In the 10 years I worked for Mortier, I spent a good deal of time as an artistic administrator, which meant I had my hands in a bit of everything—theatre, dance, opera and music. In 2004, I became the casting director for the Opéra National de Paris and my focus became opera exclusively.
OPERA IS TIMELESS
The thing that attracts me to opera the most, is its ability to address the timeless issues of humankind. Developing an opera takes so long, that you can’t tell a story of a specific time, because it’ll be irrelevant by the time the opera’s ready to be performed. You need to look at the big themes of the human condition and bring them alive by re-creating them through a contemporary lens.
This year, at the Canadian Opera Company, we’re debuting Hadrian, a story about an older gay man in a dead-end marriage who has a passionate love affair with a younger man. It’s two-thousand years old and yet still resonates, because the questions it raises about love, homosexuality, marriage, and identity have not gone away.
The opera is a place for the audience to form an opinion and draw their own conclusions. No opera is put on to throw ideas onto its audiences laps, nor is there one way to interpret an opera. Theatre was invented in Ancient Greece about two-and-a-half-thousand years ago for this purpose: to bring people together to look at art that deals with societal issues. When the Athenians invented theatre, they knew very well that subjects, which are notoriously hard for society to deal with, become, when put in the realm of art, possible to address.

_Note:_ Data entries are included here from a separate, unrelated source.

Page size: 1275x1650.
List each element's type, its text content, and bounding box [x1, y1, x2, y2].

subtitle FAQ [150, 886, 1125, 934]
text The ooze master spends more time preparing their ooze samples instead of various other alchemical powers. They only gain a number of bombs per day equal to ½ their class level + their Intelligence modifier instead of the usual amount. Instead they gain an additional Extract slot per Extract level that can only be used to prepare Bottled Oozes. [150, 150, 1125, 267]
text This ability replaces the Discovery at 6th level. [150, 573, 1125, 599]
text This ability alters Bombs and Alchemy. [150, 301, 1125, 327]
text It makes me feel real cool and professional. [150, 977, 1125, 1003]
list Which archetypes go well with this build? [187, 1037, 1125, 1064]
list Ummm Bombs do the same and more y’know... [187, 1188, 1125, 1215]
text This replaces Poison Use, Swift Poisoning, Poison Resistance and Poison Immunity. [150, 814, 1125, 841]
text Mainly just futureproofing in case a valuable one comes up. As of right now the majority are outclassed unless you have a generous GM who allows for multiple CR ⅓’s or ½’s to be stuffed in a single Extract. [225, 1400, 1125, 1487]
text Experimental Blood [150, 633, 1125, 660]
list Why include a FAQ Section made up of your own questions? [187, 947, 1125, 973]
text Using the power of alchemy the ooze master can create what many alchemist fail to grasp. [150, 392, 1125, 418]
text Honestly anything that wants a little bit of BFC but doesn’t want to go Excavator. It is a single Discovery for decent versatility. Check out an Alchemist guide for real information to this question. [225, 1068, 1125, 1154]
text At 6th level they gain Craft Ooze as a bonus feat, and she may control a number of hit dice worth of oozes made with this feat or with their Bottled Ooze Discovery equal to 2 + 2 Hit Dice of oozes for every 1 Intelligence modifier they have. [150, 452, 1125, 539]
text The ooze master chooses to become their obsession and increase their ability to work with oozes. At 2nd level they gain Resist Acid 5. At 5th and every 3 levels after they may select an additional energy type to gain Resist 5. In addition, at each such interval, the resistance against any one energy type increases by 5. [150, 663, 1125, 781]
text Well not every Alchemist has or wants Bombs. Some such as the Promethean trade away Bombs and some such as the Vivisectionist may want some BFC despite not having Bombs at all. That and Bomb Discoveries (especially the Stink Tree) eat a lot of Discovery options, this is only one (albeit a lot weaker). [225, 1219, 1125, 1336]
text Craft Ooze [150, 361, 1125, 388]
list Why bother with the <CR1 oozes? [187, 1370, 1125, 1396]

OPERANATION: BRIDGING THE GAP BETWEEN MILLENNIALS AND OPERA
Fourteen years ago we designed Operanation with the intent to build a bridge for the younger crowd, not only to the art form, but to its home in Toronto: the Canadian Opera Company. It’s a party that’s about sharing the story of the COC. We invite the younger set to experience what we have to offer for themselves, so they can build their own opinions thereafter.
Once we get people in the doors, they tend to come back. Operanation is also an opportunity to address the high price point and barrier to entry, which is another misconception about opera. We have $12.00 tickets—that’s cheaper than movie tickets. We also have programs for those under 30, where tickets are reduced to twenty two dollars or less if bought in a bundle. We’ve done this to ensure there’s no financial burden associated with dipping your toes into opera, particularly for the young audiences that are so integral to this art form and its future. We need youth to be involved to refresh our perspective.
As for the question of whether opera will survive, I believe it will. After all, it’s been around for 400 years, why should it disappear now?